(EXERCISE): Everything in the listing below must be reproduced exactly, apart from its images.

(RAW DATA):
::::
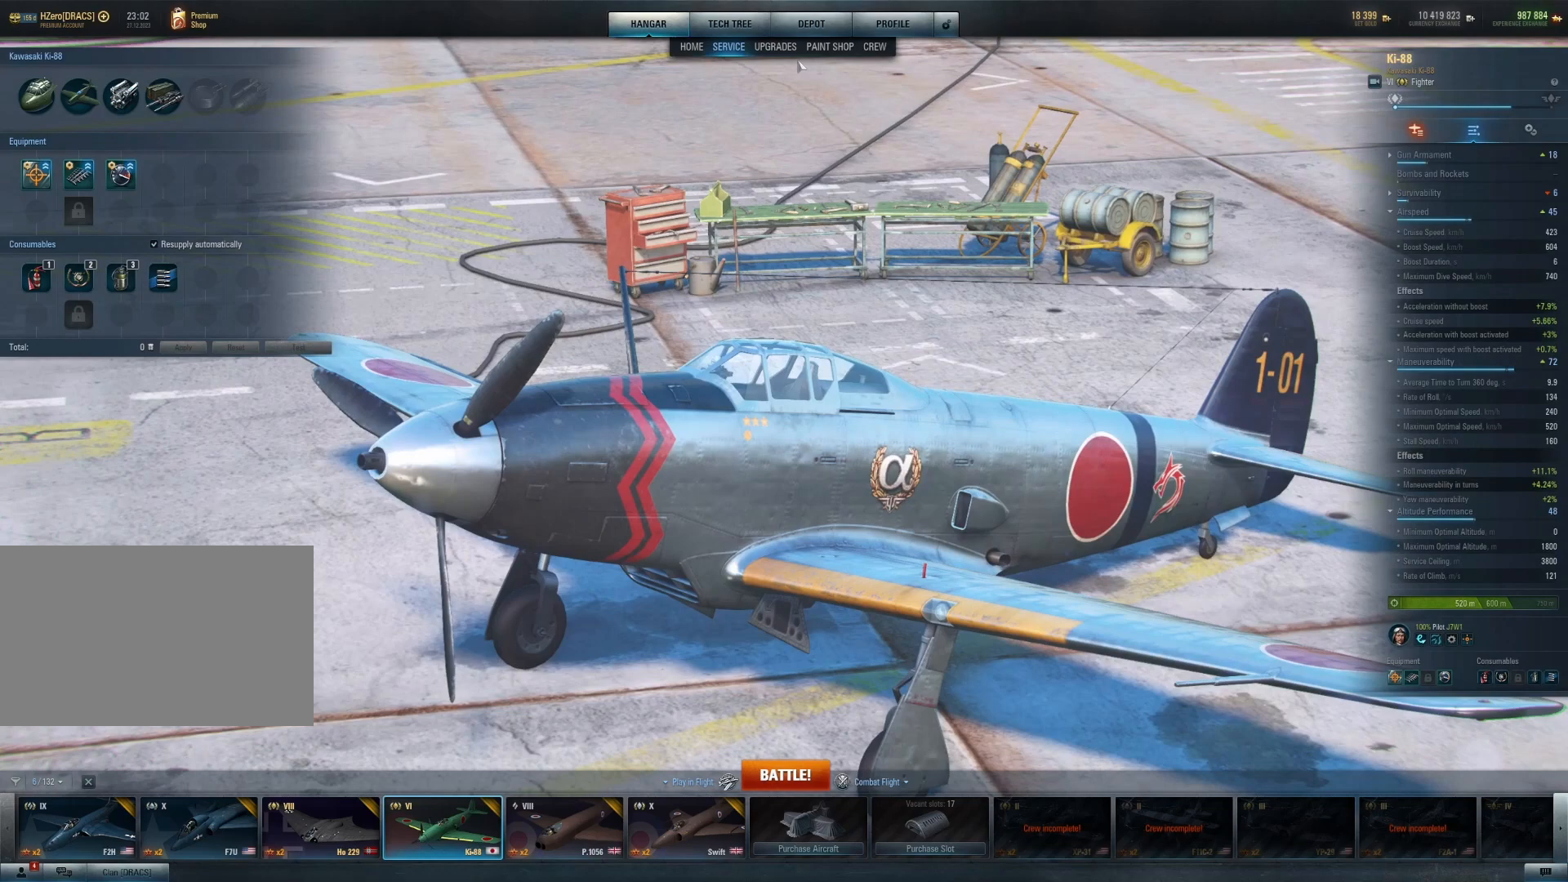
{"keys": [], "mouse": [], "mouse_move": "up-left", "events": []}
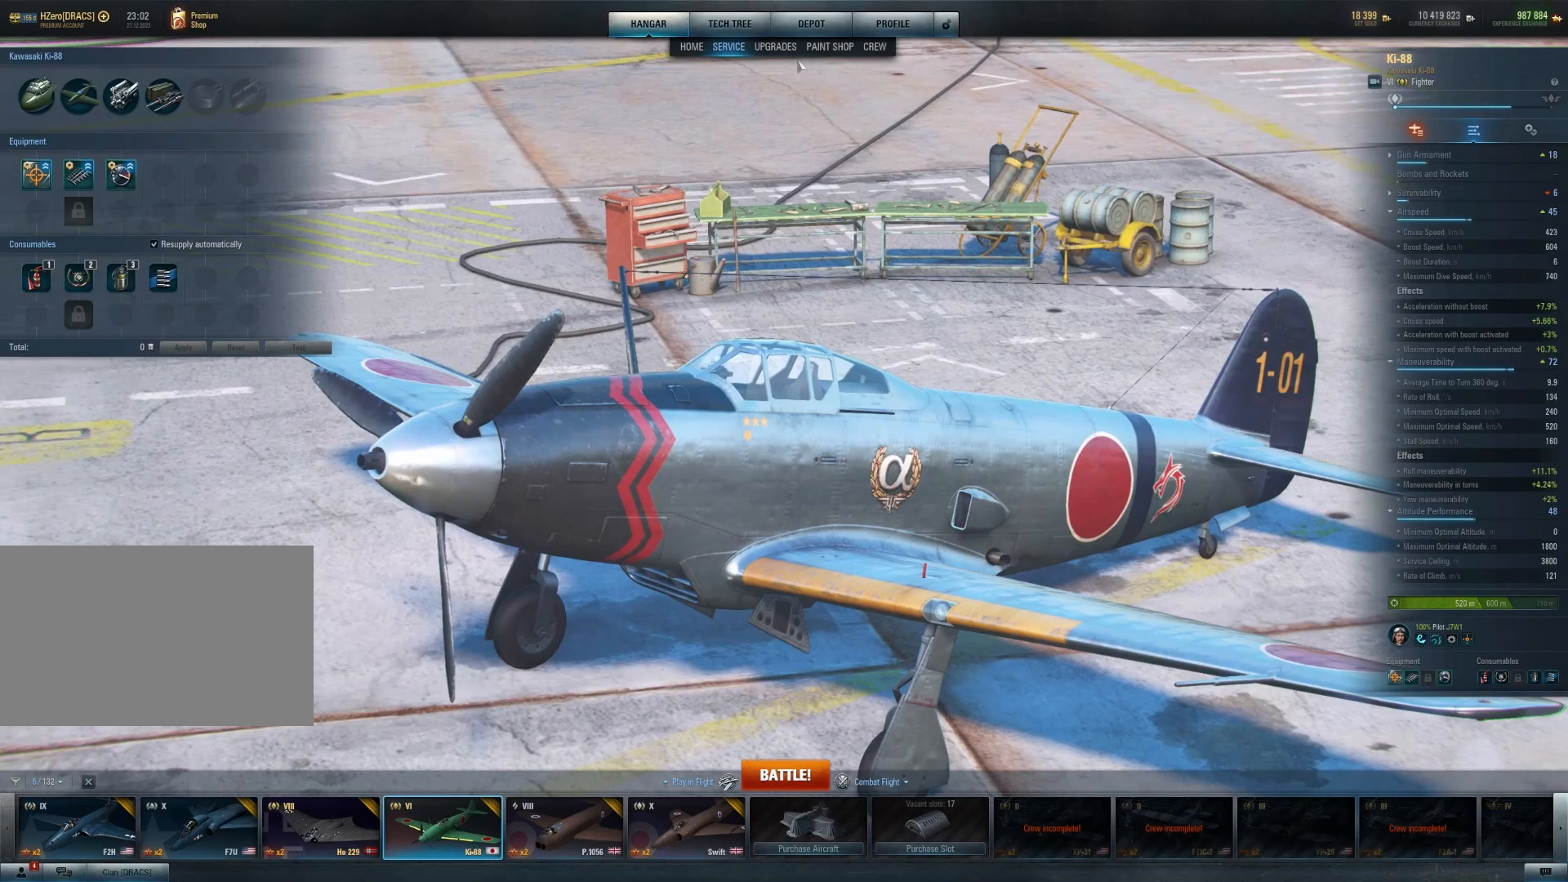
{"keys": [], "mouse": [], "mouse_move": "up-left", "events": []}
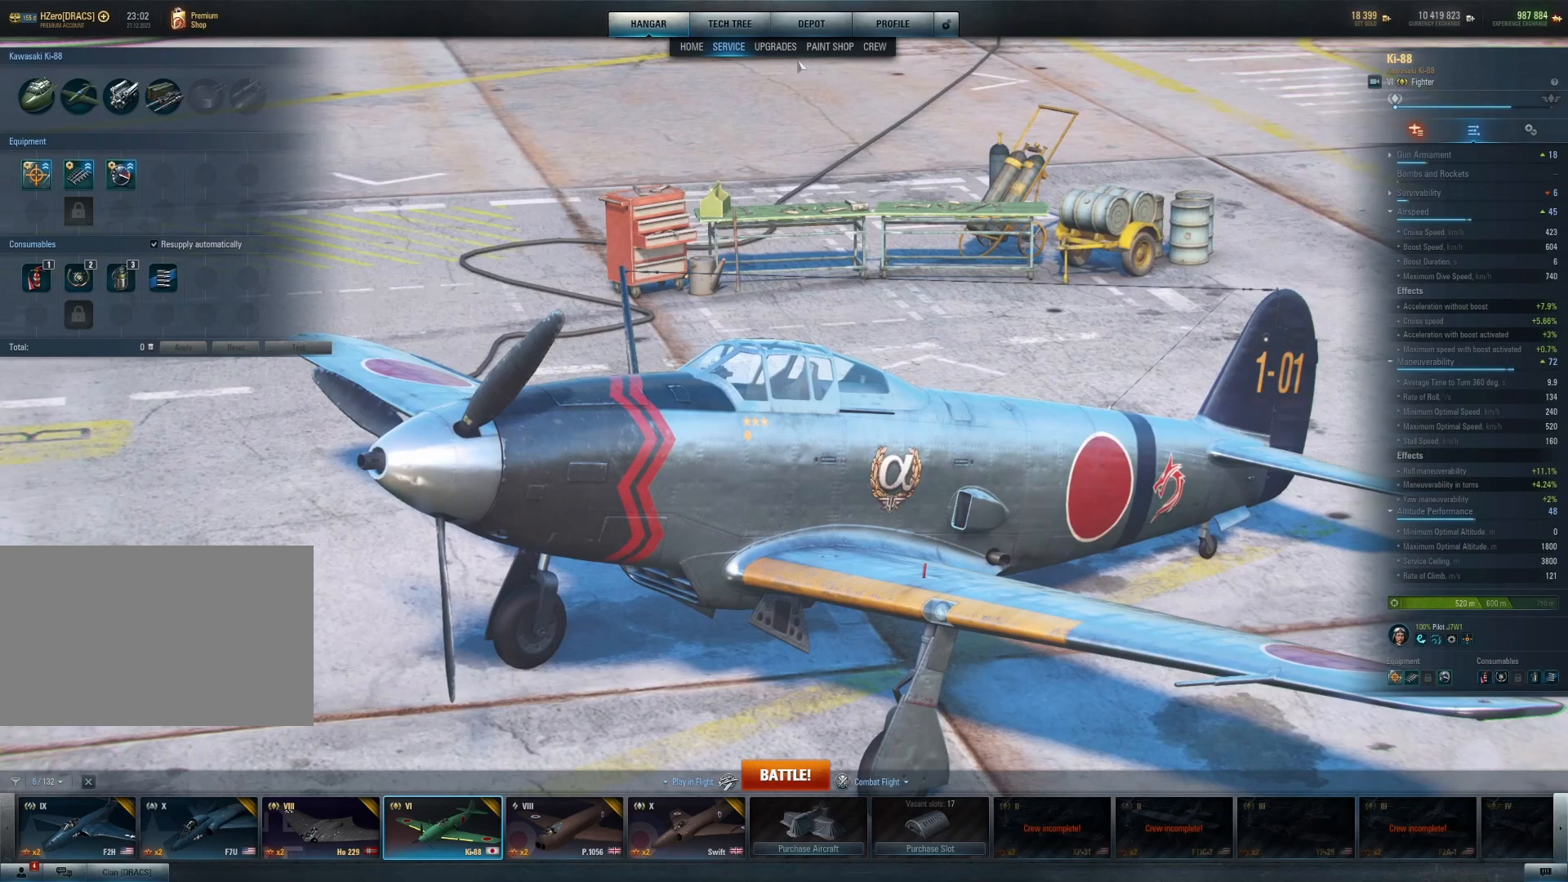
{"keys": [], "mouse": [], "mouse_move": "up-left", "events": []}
::::
(TASK ANSWER):
{"keys": [], "mouse": [], "mouse_move": "up-left", "events": []}
{"keys": [], "mouse": [], "mouse_move": "up-left", "events": []}
{"keys": [], "mouse": [], "mouse_move": "up-left", "events": []}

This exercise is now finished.